© Reuters

La vieille idée d’une Europe à « plusieurs vitesses »

Le Vif

L’idée d’une Europe à « plusieurs vitesses » n’est pas nouvelle, mais elle s’est imposée dans les débats sur l’avenir de l’UE, en pleine introspection sur sa destinée post-Brexit. Une idée qui réjouit Charles Michel.

Le scénario d’une Union européenne dont les membres qui le souhaitent avancent plus vite gagne du terrain au sein du Conseil européen, s’est réjoui vendredi midi le Premier ministre belge Charles Michel à l’issue d’un sommet européen informel consacré à la réflexion sur le futur de l’Europe.

Le débat, « assez intense et approfondi », a porté sur le type d’Union que les chefs d’Etat et de gouvernement des 27 Etats membres – le Royaume-Uni mis à part – imaginent dans le futur. « Une Union totale à 27? Ou une Union maximale avec possibilité d’aller plus vite pour ceux qui le souhaitent? « , a résumé Charles Michel.

Et le second scénario gagne du terrain. « Je suis très content parce que j’étais un des premiers à faire ce plaidoyer, et ce débat approfondi à ce sujet ce matin, c’est une victoire », s’est réjoui le Premier ministre. La discussion à 27 a permis de dissiper plusieurs malentendus à propos de cette « Europe à plusieurs vitesses ».

« Certains craignaient que cela aboutisse à un changement rapide des Traités, ce ne sera pas le cas », assure Charles Michel. « D’autres ont exprimé la crainte qu’on arrive à une Europe avec des pays de second rang. Ce n’est pas le but que quelques pays décident à la place des autres. On est dans la logique inverse. »

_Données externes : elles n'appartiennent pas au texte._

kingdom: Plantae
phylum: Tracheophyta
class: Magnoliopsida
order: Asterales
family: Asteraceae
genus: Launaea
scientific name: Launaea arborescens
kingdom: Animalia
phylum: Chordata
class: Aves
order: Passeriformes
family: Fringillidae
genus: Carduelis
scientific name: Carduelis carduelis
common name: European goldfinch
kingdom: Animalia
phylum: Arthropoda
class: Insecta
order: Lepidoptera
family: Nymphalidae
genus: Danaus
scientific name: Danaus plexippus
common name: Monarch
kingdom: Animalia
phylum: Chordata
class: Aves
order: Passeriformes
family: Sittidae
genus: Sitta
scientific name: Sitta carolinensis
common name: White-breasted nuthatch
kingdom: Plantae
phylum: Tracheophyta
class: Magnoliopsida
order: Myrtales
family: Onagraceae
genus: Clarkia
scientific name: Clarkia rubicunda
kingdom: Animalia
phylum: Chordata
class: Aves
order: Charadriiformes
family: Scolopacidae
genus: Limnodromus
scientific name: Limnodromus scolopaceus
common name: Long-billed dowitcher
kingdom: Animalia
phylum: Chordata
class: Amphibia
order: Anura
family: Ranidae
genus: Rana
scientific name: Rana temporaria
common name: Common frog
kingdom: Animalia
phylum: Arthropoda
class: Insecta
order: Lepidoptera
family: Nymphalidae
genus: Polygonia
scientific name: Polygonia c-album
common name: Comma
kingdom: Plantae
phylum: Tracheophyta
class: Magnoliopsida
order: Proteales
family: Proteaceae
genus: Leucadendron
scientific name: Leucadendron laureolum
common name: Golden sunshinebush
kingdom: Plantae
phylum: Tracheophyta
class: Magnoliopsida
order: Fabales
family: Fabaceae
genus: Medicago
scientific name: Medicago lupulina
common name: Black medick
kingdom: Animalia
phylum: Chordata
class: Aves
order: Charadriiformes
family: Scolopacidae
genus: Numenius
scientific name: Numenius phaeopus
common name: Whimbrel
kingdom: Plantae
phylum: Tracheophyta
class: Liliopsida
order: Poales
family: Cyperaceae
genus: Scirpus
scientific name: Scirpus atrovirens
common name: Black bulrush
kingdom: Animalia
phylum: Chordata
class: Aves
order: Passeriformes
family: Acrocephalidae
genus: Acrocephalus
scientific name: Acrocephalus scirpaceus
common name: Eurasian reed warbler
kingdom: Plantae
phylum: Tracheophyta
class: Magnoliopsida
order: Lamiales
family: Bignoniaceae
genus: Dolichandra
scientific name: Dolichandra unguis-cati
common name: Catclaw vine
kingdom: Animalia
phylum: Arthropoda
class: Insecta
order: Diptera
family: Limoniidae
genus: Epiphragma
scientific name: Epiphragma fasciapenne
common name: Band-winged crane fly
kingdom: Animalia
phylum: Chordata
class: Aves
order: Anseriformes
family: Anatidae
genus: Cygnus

La Déclaration de Rome, qui doit être adoptée le 25 mars prochain, devrait être « un message politique pour la population européenne », a estimé le Premier ministre. « Je suis optimiste sur le fait que cet engagement soit traduit dans la Déclaration », a souligné M. Michel.

Ce que cela signifie

A « plusieurs vitesses », à « géométrie variable », ou en « cercles concentriques »: ces différentes expressions renvoient au même principe. Il s’agit de permettre à plusieurs pays de collaborer dans certains domaines, sans que la participation de tous les Etats de l’UE ne soit nécessaire.

Le président de la Commission européenne, Jean-Claude Juncker, a présenté cette voie comme l’un des cinq scénarios possibles pour l’avenir du projet européen après le Brexit, à l’occasion de la publication de son Livre Blanc sur le futur de l’UE début mars.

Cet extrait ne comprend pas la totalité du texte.